[INPUT MATERIAL Boundary: Start]

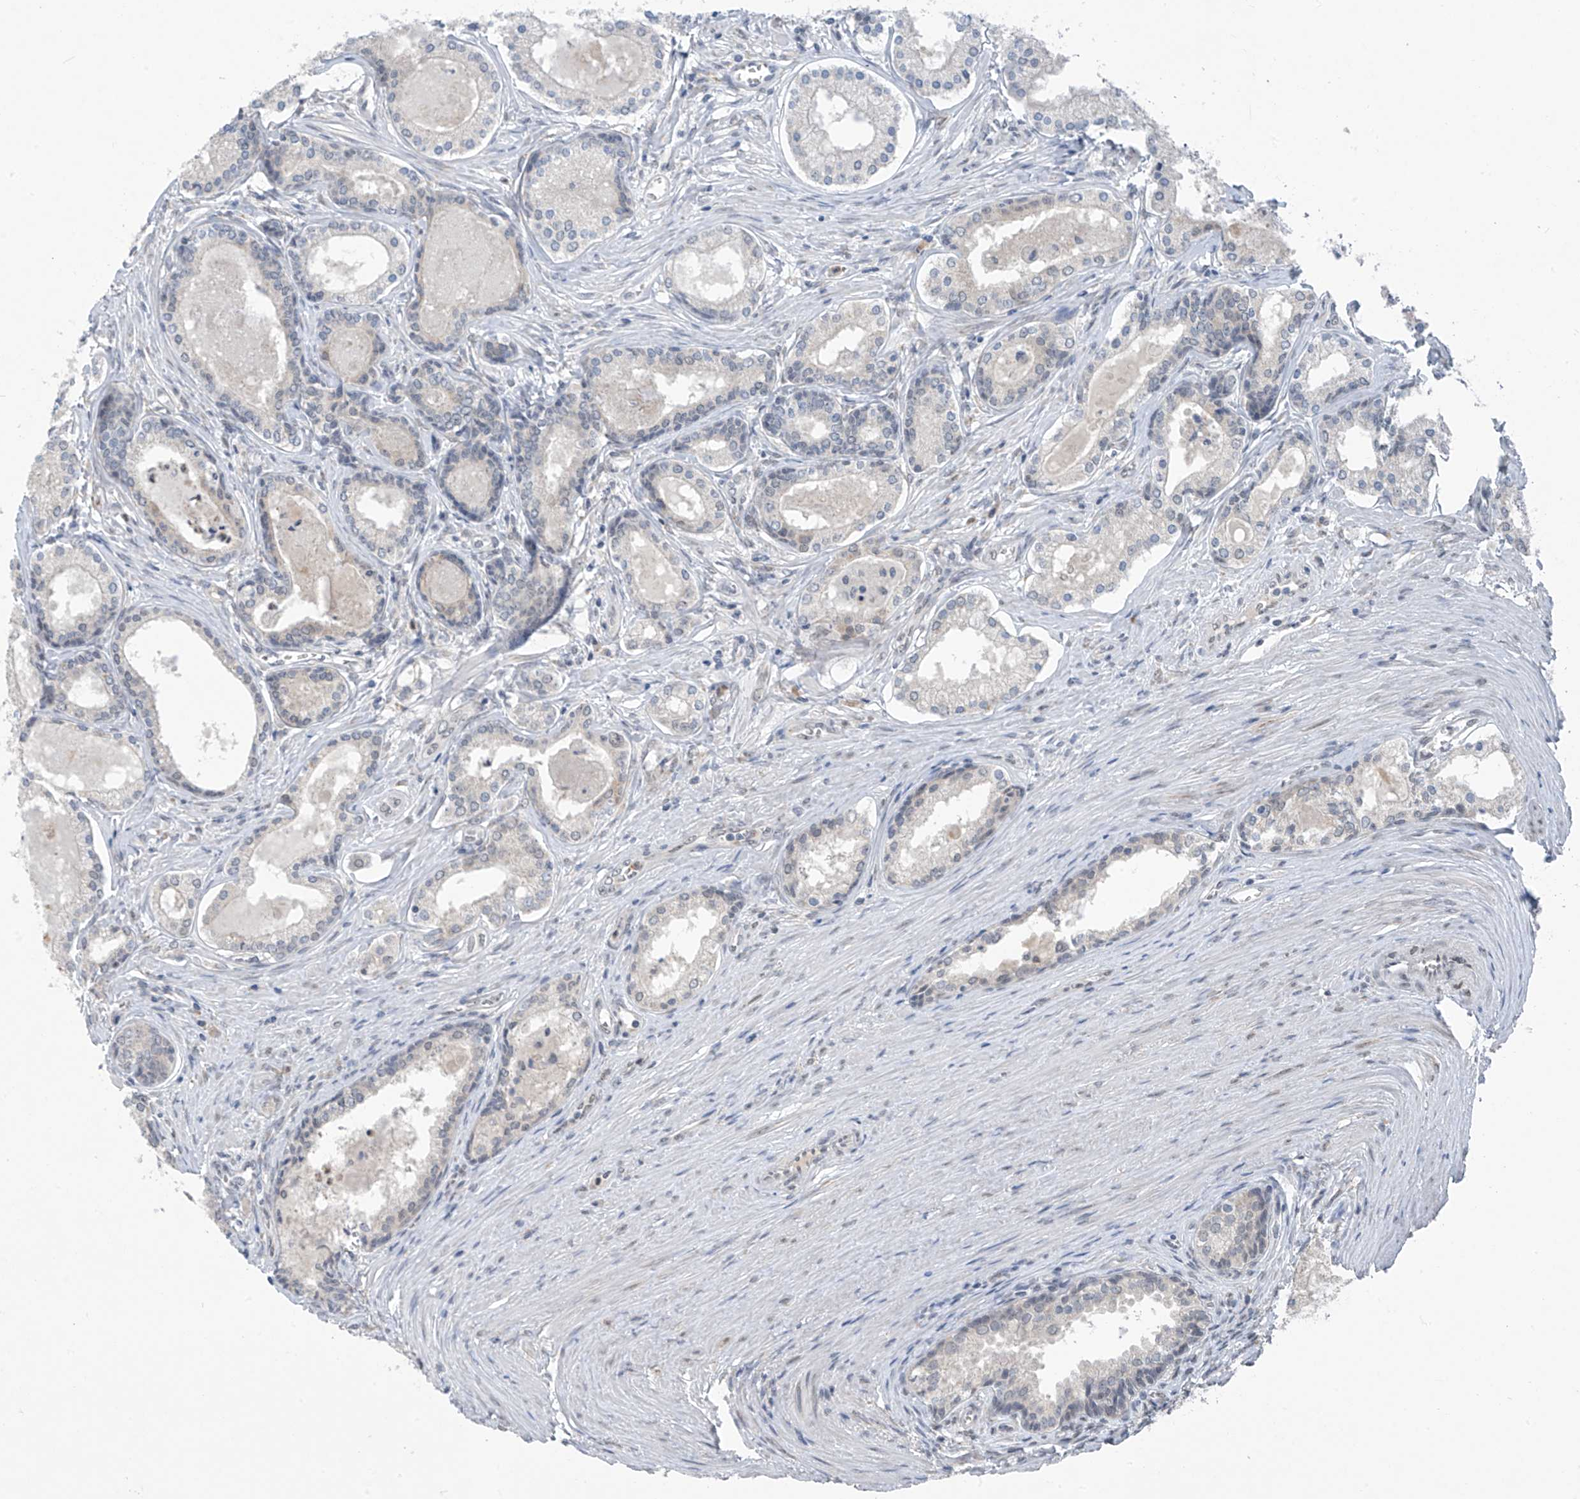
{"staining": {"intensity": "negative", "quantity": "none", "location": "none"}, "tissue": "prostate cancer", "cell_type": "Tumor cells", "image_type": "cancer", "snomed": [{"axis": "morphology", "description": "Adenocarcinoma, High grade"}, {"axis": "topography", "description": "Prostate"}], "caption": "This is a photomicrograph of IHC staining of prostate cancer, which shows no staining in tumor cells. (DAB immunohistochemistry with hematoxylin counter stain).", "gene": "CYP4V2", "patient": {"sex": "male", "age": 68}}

[INPUT MATERIAL Boundary: End]
[INPUT MATERIAL Boundary: Start]

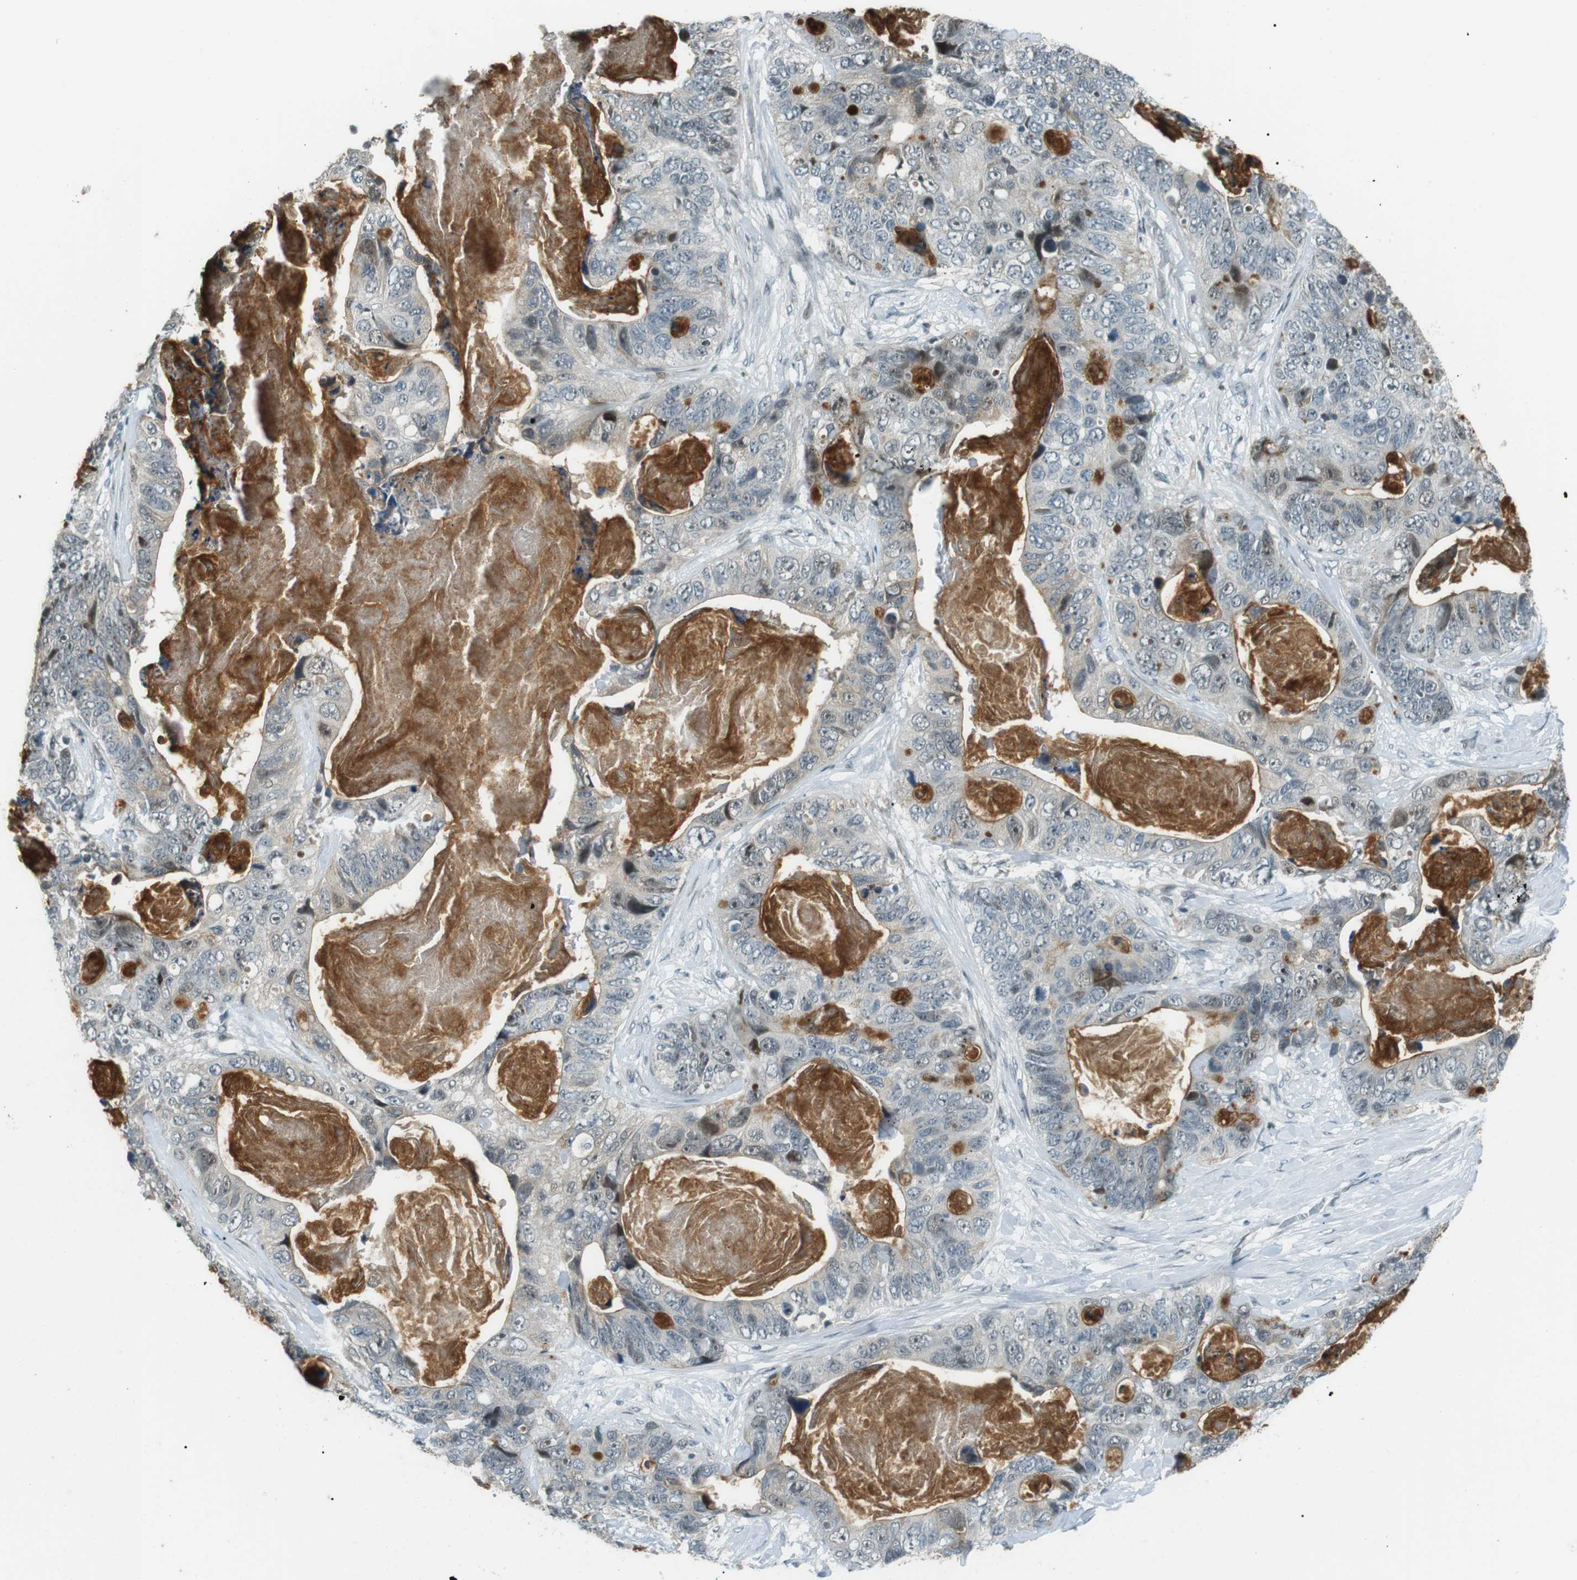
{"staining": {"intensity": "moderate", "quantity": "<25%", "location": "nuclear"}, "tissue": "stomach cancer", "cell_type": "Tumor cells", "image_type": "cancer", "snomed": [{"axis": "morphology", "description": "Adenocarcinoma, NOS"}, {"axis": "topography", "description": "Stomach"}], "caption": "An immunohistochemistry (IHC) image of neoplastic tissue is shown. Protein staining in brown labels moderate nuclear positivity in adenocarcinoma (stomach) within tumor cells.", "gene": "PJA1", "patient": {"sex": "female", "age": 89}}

[INPUT MATERIAL Boundary: End]
[INPUT MATERIAL Boundary: Start]

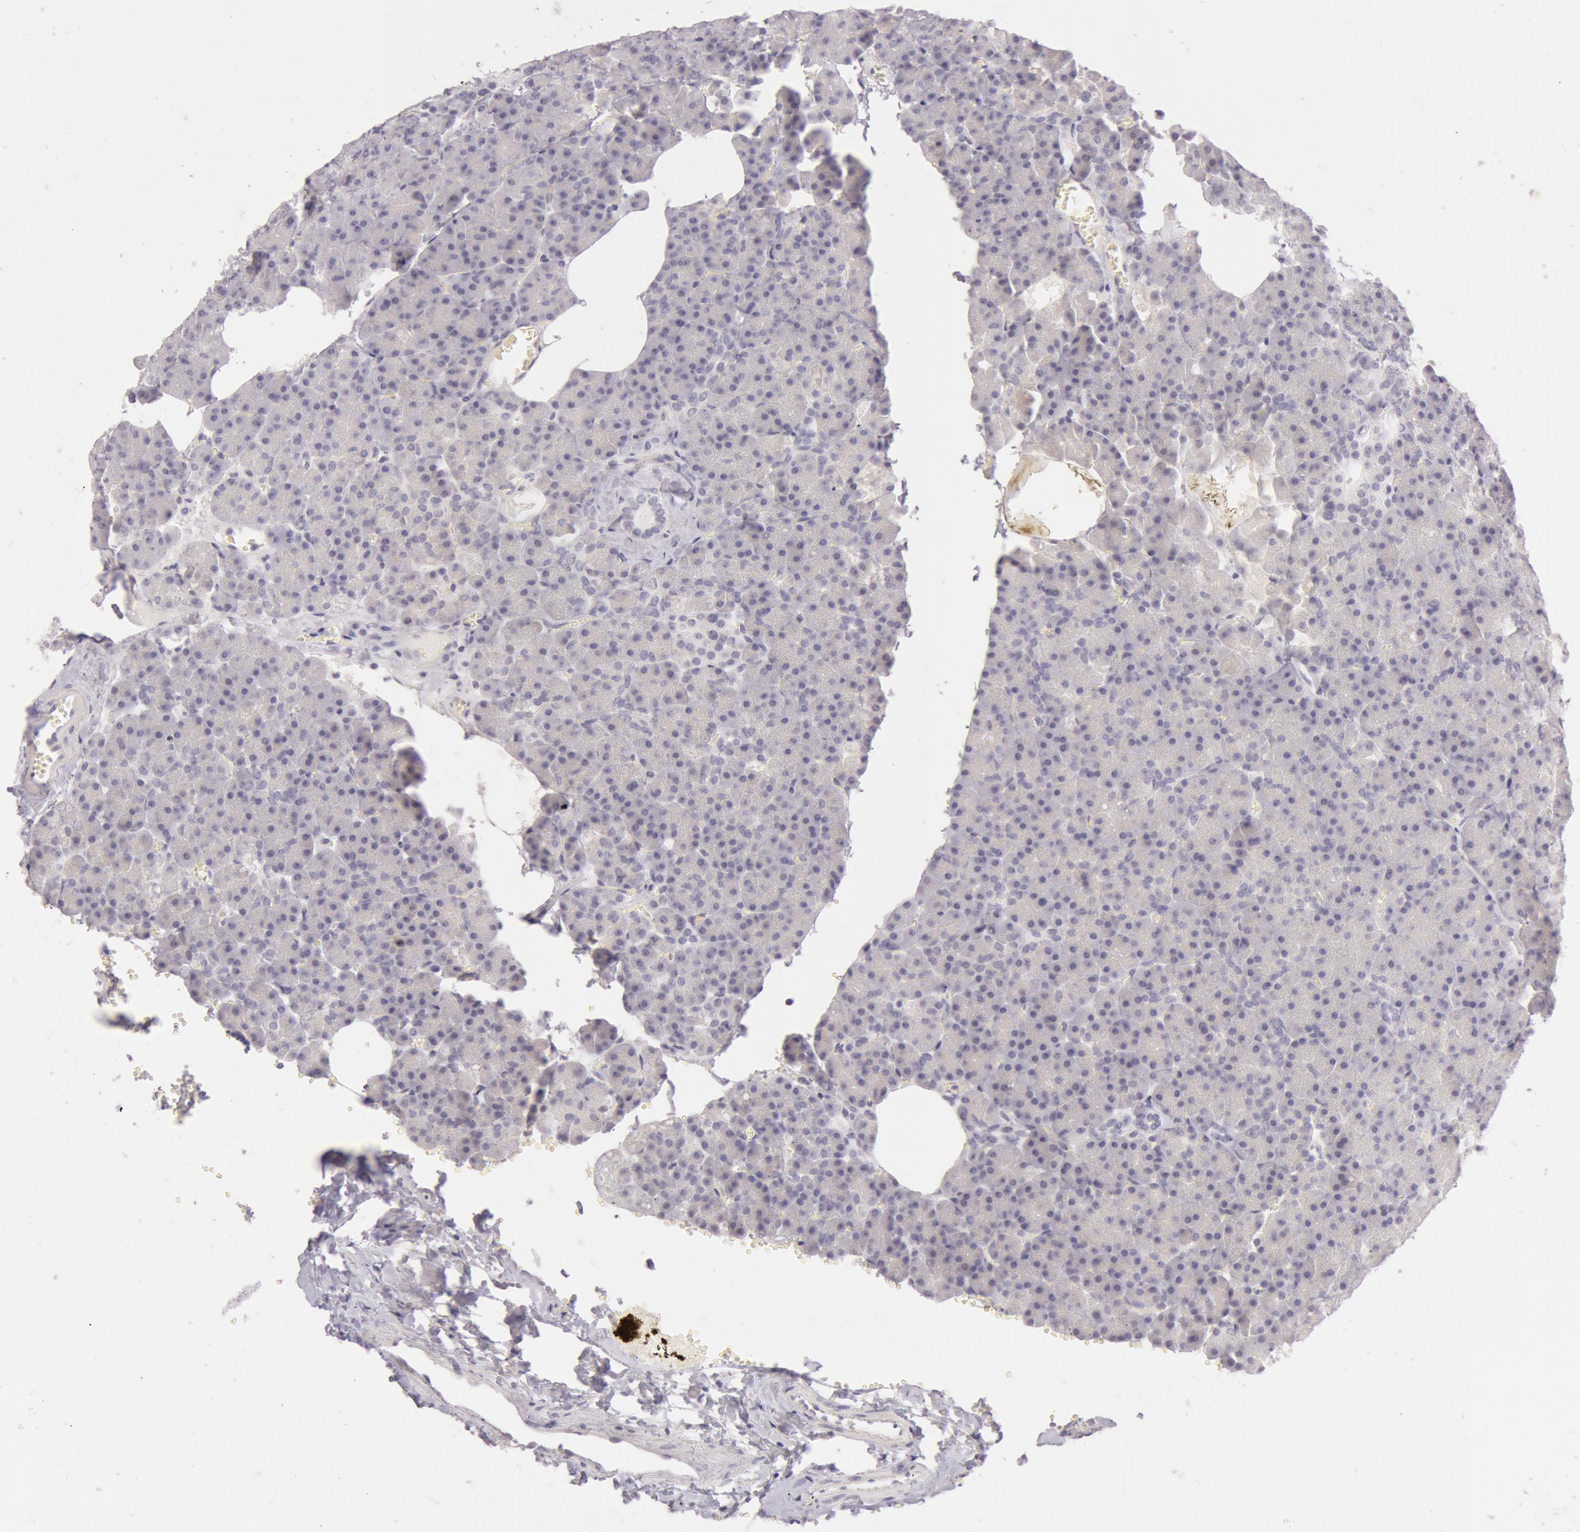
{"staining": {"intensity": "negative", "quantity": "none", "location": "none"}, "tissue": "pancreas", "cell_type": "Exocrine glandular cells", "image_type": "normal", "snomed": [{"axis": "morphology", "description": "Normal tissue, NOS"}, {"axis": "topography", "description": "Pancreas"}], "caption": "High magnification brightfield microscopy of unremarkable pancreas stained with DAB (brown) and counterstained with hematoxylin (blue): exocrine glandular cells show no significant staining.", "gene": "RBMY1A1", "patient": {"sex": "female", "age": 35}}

[INPUT MATERIAL Boundary: End]

TASK ITEM:
Look through the entries above and find each line where the word "brown" occurs; copy those lines.

SOLUTION TO THIS EXERCISE:
{"staining": {"intensity": "moderate", "quantity": "<25%", "location": "nuclear"}, "tissue": "stomach cancer", "cell_type": "Tumor cells", "image_type": "cancer", "snomed": [{"axis": "morphology", "description": "Adenocarcinoma, NOS"}, {"axis": "topography", "description": "Stomach"}], "caption": "An immunohistochemistry (IHC) image of neoplastic tissue is shown. Protein staining in brown labels moderate nuclear positivity in adenocarcinoma (stomach) within tumor cells.", "gene": "PJA1", "patient": {"sex": "female", "age": 89}}
{"staining": {"intensity": "negative", "quantity": "none", "location": "none"}, "tissue": "pancreas", "cell_type": "Exocrine glandular cells", "image_type": "normal", "snomed": [{"axis": "morphology", "description": "Normal tissue, NOS"}, {"axis": "topography", "description": "Pancreas"}], "caption": "High magnification brightfield microscopy of unremarkable pancreas stained with DAB (brown) and counterstained with hematoxylin (blue): exocrine glandular cells show no significant staining.", "gene": "RBMY1A1", "patient": {"sex": "female", "age": 35}}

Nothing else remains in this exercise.